An Unmarried Woman - and Man

Listen: A new survey has shown that traditional marriage has ceased to be the preferred living arrangement in the majority of U.S. households. This leaves open the possibility that there are still those married folks who continue to be married, but just don't prefer it. But seriously folks, what does this mean? In nearly 55.8 million American households, Father doesn't necessarily know best. Instead, more than 14 million of them are headed by single women, another five million by single men, while 36.7 million belonged to a category described as "nonfamily households," a term that experts said referred primarily to gay or heterosexual couples cohabiting out of formal wedlock.
This would be the end of the world as Jerry Falwell knows it, and I feel fine. I confess that I travel in a pretty traditional circle, with a lot of very highly functioning families of a pretty traditional sort. That said, I can also say that I spend the day with a room full of nine and ten year olds whose experience is anything but traditional. I expect that when I call home that I will most likely reach somebody's mom before I speak to a dad, and there are a great many kids living with their grandparents - while mom and dad finish growing up.
You might think that this leads to a lot of dysfunctional behavior and challenges in the classroom as well as at home. I'm here to tell you that having a "traditional family" in no way ensures any kind of advanced academic standing or personal conduct. Sometimes having two parents just ensures twice as much bad input.

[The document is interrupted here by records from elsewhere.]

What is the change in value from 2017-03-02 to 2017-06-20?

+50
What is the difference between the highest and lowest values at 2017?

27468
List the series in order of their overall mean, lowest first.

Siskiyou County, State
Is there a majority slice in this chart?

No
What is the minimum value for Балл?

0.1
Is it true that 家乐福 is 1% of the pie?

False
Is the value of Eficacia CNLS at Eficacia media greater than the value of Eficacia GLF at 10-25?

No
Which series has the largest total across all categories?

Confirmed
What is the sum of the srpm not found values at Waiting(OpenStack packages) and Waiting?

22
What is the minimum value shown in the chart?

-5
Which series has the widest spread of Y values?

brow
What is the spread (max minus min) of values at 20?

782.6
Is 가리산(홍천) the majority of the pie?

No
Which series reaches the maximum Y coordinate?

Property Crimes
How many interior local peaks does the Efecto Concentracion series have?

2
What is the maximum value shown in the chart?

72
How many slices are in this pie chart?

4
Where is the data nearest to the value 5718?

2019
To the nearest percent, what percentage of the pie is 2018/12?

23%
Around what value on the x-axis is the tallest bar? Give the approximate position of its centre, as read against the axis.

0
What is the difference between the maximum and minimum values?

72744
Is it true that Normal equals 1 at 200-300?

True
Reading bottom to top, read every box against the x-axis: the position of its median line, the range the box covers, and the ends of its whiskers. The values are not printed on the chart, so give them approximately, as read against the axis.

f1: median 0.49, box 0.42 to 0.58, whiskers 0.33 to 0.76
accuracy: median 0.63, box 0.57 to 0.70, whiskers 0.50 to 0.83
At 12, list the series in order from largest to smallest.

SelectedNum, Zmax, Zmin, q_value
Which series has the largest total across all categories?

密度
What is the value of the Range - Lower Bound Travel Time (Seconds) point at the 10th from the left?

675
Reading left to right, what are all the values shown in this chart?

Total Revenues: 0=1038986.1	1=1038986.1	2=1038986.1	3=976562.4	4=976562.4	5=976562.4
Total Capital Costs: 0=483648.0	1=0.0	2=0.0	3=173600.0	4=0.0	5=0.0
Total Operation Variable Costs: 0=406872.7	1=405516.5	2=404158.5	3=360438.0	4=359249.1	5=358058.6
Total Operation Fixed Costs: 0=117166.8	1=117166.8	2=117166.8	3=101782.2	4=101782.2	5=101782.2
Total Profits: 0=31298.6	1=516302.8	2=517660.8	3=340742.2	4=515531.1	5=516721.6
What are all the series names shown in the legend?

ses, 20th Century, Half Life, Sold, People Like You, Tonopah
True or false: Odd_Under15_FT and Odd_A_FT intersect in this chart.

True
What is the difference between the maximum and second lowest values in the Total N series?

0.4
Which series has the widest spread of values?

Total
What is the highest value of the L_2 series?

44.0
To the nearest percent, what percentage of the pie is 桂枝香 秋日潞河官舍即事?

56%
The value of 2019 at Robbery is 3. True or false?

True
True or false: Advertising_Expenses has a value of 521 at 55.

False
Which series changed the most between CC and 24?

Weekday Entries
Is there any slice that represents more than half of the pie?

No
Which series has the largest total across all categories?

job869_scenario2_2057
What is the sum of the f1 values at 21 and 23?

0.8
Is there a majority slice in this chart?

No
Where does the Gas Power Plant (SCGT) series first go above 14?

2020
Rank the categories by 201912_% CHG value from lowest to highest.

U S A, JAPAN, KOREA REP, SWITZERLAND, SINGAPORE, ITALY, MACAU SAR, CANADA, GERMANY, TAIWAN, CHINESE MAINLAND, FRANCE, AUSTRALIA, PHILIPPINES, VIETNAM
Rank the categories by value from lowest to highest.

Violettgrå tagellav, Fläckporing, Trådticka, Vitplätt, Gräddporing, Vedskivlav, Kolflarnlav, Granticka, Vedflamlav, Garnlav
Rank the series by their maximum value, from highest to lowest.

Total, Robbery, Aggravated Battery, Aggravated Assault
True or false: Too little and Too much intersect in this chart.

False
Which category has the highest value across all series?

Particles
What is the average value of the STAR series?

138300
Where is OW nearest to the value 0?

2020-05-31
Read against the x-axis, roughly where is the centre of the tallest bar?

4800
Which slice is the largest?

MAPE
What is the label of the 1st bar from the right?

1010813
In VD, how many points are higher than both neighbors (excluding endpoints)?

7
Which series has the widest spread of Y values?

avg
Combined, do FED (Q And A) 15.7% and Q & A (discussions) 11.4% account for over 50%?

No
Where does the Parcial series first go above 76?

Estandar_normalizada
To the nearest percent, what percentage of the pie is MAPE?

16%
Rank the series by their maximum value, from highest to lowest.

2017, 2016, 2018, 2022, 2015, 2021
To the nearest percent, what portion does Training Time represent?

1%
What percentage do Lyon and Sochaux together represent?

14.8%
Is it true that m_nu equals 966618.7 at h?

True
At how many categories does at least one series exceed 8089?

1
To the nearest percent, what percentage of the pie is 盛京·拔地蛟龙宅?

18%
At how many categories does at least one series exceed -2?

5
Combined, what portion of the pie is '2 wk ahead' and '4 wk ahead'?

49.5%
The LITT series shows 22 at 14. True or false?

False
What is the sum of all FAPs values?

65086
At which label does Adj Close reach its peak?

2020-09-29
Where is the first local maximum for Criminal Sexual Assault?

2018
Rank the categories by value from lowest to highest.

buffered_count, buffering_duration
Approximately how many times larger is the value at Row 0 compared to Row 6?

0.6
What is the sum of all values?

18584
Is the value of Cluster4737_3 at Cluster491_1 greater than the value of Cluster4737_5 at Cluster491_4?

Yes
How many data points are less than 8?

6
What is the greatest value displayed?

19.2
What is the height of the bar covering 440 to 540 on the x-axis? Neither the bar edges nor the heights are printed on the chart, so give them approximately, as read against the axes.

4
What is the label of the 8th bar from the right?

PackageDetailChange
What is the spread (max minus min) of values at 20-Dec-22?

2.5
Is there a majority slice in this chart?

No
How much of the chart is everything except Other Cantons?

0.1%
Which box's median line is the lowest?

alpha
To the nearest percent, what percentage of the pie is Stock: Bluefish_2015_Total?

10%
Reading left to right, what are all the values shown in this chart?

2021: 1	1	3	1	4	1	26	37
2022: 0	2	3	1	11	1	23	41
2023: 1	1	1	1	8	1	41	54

Douglas Besharov, a sociologist with the American Enterprise Institute had this to say: "Overall, what I see is a situation in which people - especially children - will be much more isolated, because not only will their parents both be working, but they'll have fewer siblings, fewer cousins, fewer aunts and uncles," the scholar argued. "So over time, we're moving towards a much more individualistic society."
So, three cheers for the individual, or just a quiet one, since it's still my night to put my son to bed.